Many of the same steps required to boost a personal credit score also apply to business credit scores. Whether you're building business credit from scratch or you want to improve one of your business credit scores before you apply for a business credit card, these moves can help:

  • Keep debt levels low: Keeping debt levels low shows you're not overly strapped for cash, and that your business is operating without maxing out available credit limits.
  • Monitor your progress: Monitoring your business credit over time can help you spot problems or incorrect reporting. Knowing about these issues early on gives you a chance to address them.
  • Never miss a payment: Just like personal credit, your payment history can make or break your credit score. Make sure you pay all vendors and business-related bills on time each month with no exceptions.

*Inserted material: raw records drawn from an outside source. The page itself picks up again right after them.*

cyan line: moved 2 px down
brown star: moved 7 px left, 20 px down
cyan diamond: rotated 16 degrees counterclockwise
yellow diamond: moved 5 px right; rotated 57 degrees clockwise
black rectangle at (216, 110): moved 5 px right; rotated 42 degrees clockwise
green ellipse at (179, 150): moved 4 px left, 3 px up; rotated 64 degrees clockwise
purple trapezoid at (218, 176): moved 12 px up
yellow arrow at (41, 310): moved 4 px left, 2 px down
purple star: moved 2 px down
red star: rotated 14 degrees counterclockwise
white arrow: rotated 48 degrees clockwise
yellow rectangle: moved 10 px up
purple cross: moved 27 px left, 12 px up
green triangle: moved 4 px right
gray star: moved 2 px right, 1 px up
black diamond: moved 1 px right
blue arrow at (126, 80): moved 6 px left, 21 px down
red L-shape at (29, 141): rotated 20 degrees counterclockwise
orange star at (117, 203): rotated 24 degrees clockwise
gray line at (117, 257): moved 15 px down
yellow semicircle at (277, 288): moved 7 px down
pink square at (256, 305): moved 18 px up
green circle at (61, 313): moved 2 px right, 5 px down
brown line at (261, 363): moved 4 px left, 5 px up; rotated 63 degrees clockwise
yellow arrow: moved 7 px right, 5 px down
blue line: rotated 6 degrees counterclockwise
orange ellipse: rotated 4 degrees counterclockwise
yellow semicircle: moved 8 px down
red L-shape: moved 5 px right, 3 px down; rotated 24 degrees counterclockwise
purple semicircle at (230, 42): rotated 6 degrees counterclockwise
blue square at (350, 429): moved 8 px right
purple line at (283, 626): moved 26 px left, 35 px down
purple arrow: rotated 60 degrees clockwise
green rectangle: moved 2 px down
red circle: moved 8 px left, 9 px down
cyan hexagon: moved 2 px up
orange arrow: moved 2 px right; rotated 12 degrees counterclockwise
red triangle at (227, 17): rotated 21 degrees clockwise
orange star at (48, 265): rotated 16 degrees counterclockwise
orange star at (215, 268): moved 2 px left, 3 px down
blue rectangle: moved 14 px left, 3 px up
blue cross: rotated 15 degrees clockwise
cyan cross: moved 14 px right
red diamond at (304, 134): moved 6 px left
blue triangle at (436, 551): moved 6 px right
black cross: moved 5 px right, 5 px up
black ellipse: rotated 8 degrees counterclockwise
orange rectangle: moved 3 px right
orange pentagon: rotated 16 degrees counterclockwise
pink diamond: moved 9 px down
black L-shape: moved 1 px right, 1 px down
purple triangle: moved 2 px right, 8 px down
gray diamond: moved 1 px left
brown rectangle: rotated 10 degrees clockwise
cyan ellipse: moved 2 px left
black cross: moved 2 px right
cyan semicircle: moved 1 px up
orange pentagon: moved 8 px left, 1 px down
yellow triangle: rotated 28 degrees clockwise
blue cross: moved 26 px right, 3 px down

TIME Stamp: A business credit score can impact your company's potential

If you want to apply for a business loan to invest in inventory or equipment, having a solid business credit rating can get your loan application to the finish line. Without business credit, you may be left trying to finance company needs with cash or by using your personal credit.

This is just one reason having a business credit score can benefit you, but there are others. In summary, a business credit score can help your business reach its full potential.

Frequently asked questions (FAQs)

How do you check your business credit score?

You cannot check your business credit score for free like you can a personal credit score. You have to purchase a business credit report and score from the companies that offer this option, including Dun & Bradstreet, Experian, and Equifax.

How long does negative data stay on a business credit report?

According to Experian, negative trade data can stay on your business credit reports for 36 months (three years). Meanwhile, bankruptcies are reported for nine years and nine months, collections, judgments, and tax liens are reported for six years and nine months, and Uniform Commercial Code filings are reported for five years.

Do I have a business credit score if my business is new?

If your business is new, you may not have a business credit score. You definitely do not have a score if your business doesn't have any relationships that would lead to the reporting of business activity to the business credit bureaus.